Following several appeals from environmental and animal rights NGOs, the highest administrative court had already forced France to close the Bay of Biscay to fishing for all vessels over 8 meters from January 22 to February 20 : this measure applied in 2024 and is likely to be renewed in 2025 and 2026.
In a new decision on Monday, the Council of State confirms “the need for a fishing closure” to protect dolphins and the harbor porpoise in this area, stressing that scientific observations for the winter period of 2024 had shown “a significant drop in mortality of small cetaceans due to accidental capture”.
The Council of State had already decided in favor of this winter moratorium in December 2023 after being urgently contacted by several environmental defense associations, including France Nature Environnement (FNE) and Sea Sheperd France.
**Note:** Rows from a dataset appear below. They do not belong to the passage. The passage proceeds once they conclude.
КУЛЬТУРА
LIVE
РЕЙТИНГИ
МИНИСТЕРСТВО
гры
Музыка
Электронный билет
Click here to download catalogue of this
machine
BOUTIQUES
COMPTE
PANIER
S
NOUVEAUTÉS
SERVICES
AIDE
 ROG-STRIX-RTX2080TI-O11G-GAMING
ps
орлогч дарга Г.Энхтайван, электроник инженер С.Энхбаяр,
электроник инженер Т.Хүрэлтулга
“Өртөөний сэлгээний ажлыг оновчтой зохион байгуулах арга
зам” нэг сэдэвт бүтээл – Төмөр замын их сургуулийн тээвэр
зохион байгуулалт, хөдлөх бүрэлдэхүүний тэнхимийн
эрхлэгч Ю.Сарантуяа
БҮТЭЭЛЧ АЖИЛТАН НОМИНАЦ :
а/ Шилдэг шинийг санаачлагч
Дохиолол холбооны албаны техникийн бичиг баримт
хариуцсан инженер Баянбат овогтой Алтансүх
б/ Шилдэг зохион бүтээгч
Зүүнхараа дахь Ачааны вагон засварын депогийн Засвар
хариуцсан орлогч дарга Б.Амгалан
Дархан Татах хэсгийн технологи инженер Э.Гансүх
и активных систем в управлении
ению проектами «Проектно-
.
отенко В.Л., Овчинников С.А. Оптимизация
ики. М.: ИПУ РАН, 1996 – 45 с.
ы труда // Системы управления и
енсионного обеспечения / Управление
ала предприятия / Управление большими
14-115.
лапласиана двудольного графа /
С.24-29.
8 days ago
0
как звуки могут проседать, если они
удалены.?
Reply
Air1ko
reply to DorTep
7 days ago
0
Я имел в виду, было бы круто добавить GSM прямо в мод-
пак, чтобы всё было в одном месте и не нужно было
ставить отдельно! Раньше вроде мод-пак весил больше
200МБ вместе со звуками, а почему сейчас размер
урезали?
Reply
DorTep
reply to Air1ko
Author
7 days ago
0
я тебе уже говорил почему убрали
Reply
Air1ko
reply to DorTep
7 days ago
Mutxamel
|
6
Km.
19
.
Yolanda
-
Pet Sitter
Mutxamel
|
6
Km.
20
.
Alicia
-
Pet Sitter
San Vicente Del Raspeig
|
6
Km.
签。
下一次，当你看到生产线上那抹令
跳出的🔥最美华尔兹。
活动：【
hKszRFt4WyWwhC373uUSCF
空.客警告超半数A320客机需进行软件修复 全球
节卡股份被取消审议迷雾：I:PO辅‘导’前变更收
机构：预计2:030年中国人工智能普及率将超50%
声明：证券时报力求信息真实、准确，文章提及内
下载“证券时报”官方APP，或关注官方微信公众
He had suspended government exemptions granted to fishermen (authorized to work after installation of repellent devices or cameras) considered to be “too wide”. These suspensions led to a first effective closure of fishing in the Bay of Biscay at the beginning of 2024.
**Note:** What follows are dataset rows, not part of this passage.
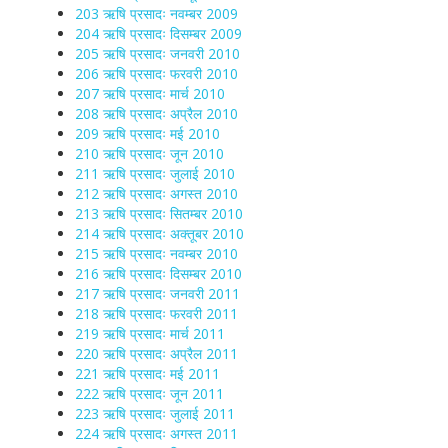
203 ऋषि प्रसादः नवम्बर 2009
204 ऋषि प्रसादः दिसम्बर 2009
205 ऋषि प्रसादः जनवरी 2010
206 ऋषि प्रसादः फरवरी 2010
207 ऋषि प्रसादः मार्च 2010
208 ऋषि प्रसादः अप्रैल 2010
209 ऋषि प्रसादः मई 2010
210 ऋषि प्रसादः जून 2010
211 ऋषि प्रसादः जुलाई 2010
212 ऋषि प्रसादः अगस्त 2010
213 ऋषि प्रसादः सितम्बर 2010
214 ऋषि प्रसादः अक्तूबर 2010
215 ऋषि प्रसादः नवम्बर 2010
216 ऋषि प्रसादः दिसम्बर 2010
217 ऋषि प्रसादः जनवरी 2011
218 ऋषि प्रसादः फरवरी 2011
219 ऋषि प्रसादः मार्च 2011
220 ऋषि प्रसादः अप्रैल 2011
221 ऋषि प्रसादः मई 2011
222 ऋषि प्रसादः जून 2011
223 ऋषि प्रसादः जुलाई 2011
224 ऋषि प्रसादः अगस्त 2011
This new decision, rendered on the merits of the case, confirms the need for a “closure of fishing in the Bay of Biscay for a period of four weeks during the winter in order to guarantee a favorable conservation status for the common dolphin, the bottlenose dolphin and the harbor porpoise”specifies the Council in a press release.
The Council also recalls that the European Commission took a similar measure last September banning fishing in the Bay of Biscay “for all vessels, French and foreign, over 8 meters using pelagic trawls, bottom pair trawls, pelagic seines, set gillnets, trammel nets or combined trammel nets and gillnets”.
This measure places all fishermen working in this area on an equal footing.
However, the latter, while “taking note” of the decision of the Council of State, maintain Monday evening their “opposition on the merits” to such closures: they particularly regret that the highest French administrative court “did not agree to the maintenance of exemptions for ships equipped with mitigating devices or cameras”according to a press release from the National Committee for Maritime Fisheries and Marine Farming (CNPMEM).
“We are resigned. We are in a completely schizophrenic system. It’s absurd. We should be helped to find solutions to no longer capture dolphins and maintain French fishing, not prohibit us from working”lamented to AFP Olivier Mercier, boss of two fishing boats (equipped with dolphin-repelling devices) in Arcachon.
“Judicial closures will never provide solutions for the fishing industry in the Bay of Biscay”estimates the CNPMEM, which declares itself “vigilant on the sustainability of compensation for fishermen in 2025 and 2026” in a tense national budgetary context.